Jerry’s mad; is it time for Garrett to worry?

Published Jan. 8, 2013 7:26 p.m. ET

The Cowboys fired defensive coordinator Rob Ryan on Tuesday. Blame Robert Griffin III.

This will not be in the press release. It is the truth.

The Redskins quarterback beat the Cowboys on a single leg in the season finale. With another week of healing, RG3 barely had time to breathe against an obviously better Seattle defense.

And so less than a week after promising anger and discomfort, Cowboys owner Jerry Jones landed on a target: The leader of his battered and ineffectual defense. The feeling around Valley Ranch was Ryan inherited a good defense from Wade Phillips that had not gotten better and, while there were injuries, there were playmakers left. These were Jones' own words.

Translation: They were 8-8 and somebody had to pay.  Jones had promised as much in an interview on the Cowboys flagship radio station last week.

“I can assure our fans this, that it is going to be very uncomfortable from my standpoint; it’s going to be very uncomfortable for the next few weeks and months at Valley Ranch,” Jones said.

This brought giggles from most in the league, and absolute belly laughs from longtime Cowboys watchers. Nobody is laughing any more.

A week that began with firing running backs coach Skip Peete — a big deal mostly for Peete — continued with letting go of a Ryan brother. Firing Ryan two years into a three-year deal is a much bigger deal and a real sign that Jones’ patience level has run out. He had told me as much in the week leading up to the season finale against Washington.

I asked if it was hard to be patient when the Redskins were finding a way to win with a rookie quarterback. He demurred, and I asked if he was losing patience period.

“Well now that’s a different question,” Jones said and then went on to admit that yes, he is finding it hard to be patient.

“It is hard watching these games unfold and what we’re doing and especially the way we are doing it we are doing it early in the ballgames the way we are playing,” he said. “When you know and figure what is at stake, a fumble, those kinds of things, it is a little bit of agony.”

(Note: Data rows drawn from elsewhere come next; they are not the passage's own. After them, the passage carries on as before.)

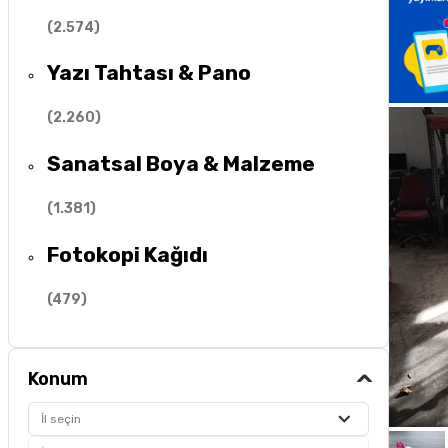
(
2.574
)
Yazı Tahtası & Pano
(
2.260
)
Sanatsal Boya & Malzeme
(
1.381
)
Fotokopi Kağıdı
(
479
)
Konum
İl seçin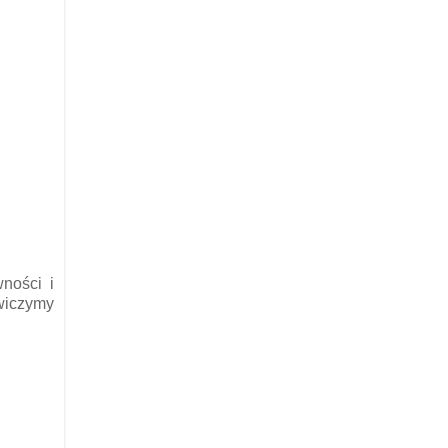
ności i
ćwiczymy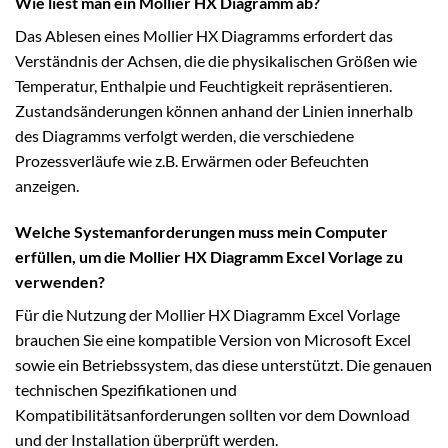
Wie liest man ein Mollier HX Diagramm ab?
Das Ablesen eines Mollier HX Diagramms erfordert das
Verständnis der Achsen, die die physikalischen Größen wie
Temperatur, Enthalpie und Feuchtigkeit repräsentieren.
Zustandsänderungen können anhand der Linien innerhalb
des Diagramms verfolgt werden, die verschiedene
Prozessverläufe wie z.B. Erwärmen oder Befeuchten
anzeigen.
Welche Systemanforderungen muss mein Computer
erfüllen, um die Mollier HX Diagramm Excel Vorlage zu
verwenden?
Für die Nutzung der Mollier HX Diagramm Excel Vorlage
brauchen Sie eine kompatible Version von Microsoft Excel
sowie ein Betriebssystem, das diese unterstützt. Die genauen
technischen Spezifikationen und
Kompatibilitätsanforderungen sollten vor dem Download
und der Installation überprüft werden.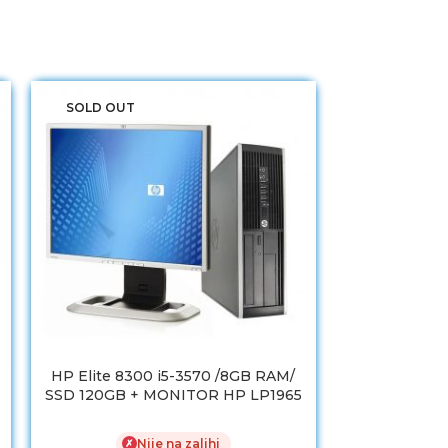
SOLD OUT
SOLD OUT
HP Elite 8300 i5-3570 /8GB RAM/
HP EliteDesk
SSD 120GB + MONITOR HP LP1965
8GB / SS
LCD
✗
Nije na zalihi
✗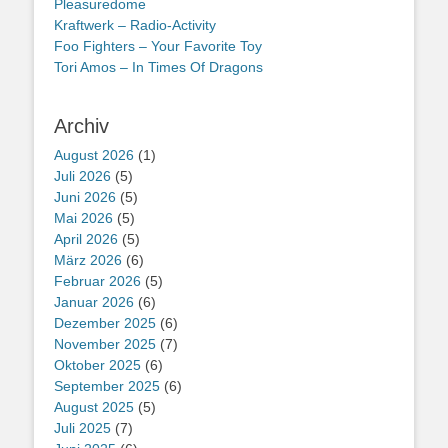
Pleasuredome
Kraftwerk – Radio-Activity
Foo Fighters – Your Favorite Toy
Tori Amos – In Times Of Dragons
Archiv
August 2026
(1)
Juli 2026
(5)
Juni 2026
(5)
Mai 2026
(5)
April 2026
(5)
März 2026
(6)
Februar 2026
(5)
Januar 2026
(6)
Dezember 2025
(6)
November 2025
(7)
Oktober 2025
(6)
September 2025
(6)
August 2025
(5)
Juli 2025
(7)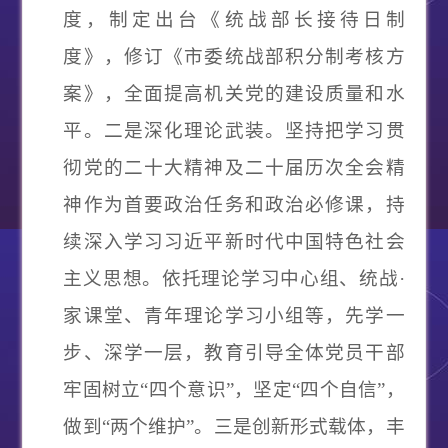
度，制定出台《统战部长接待日制
度》，修订《市委统战部积分制考核方
案》，全面提高机关党的建设质量和水
平。
二是深化理论武装。
坚持把学习贯
彻党的二十大精神及二十届历次全会精
神作为首要政治任务和政治必修课，持
续深入学习习近平新时代中国特色社会
主义思想。依托理论学习中心组、统战
·
家课堂、青年理论学习小组等，先学一
步、深学一层，教育引导全体党员干部
牢固树立“四个意识”，坚定“四个自信”，
做到“两个维护”。
三是创新形式载体，丰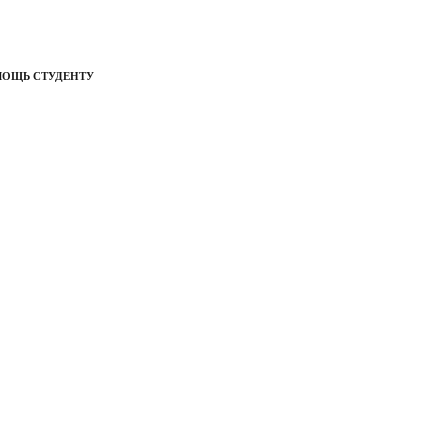
МОЩЬ СТУДЕНТУ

In other words, he was feeling this way before Week 17. Getting beat by the ‘Skins and their rookie quarterback, settling for yet another 8-8 season without playoffs then watching Seattle (with a rookie quarterback) beat Washington had to have dropped Jones’ patience level to zero. And he was not firing Cowboys coach Jason Garrett so . . .

Does Ryan deserve to be dropped in the grease for this failure? Hardly.

The Cowboys defense was without big-time playmakers like Sean Lee, lost for the season in October, and relying upon a very beat up DeMarcus Ware. He barely looked like himself in that ‘Skins game. There certainly were more excuses on that side of the ball than offensively.

This will make the next couple of days and weeks at Valley Ranch very interesting. More specifically, it will be interesting to see how uncomfortable, if at all, things get for Garrett. His job as head coach is safe but the same is not guaranteed for his role as play-calling offensive coordinator. Jones always insisted he wanted his coach to call plays on whatever side of the ball was his specialty but there are fair questions about Cowboys quarterback Tony Romo’s development, as well as clock management.

So there is a chance, albeit a slim one, that Jones forces a coordinator on Garrett. If so, it will be more fallout from the loss to the ‘Skins and a Jones’ patience level that has bottomed out.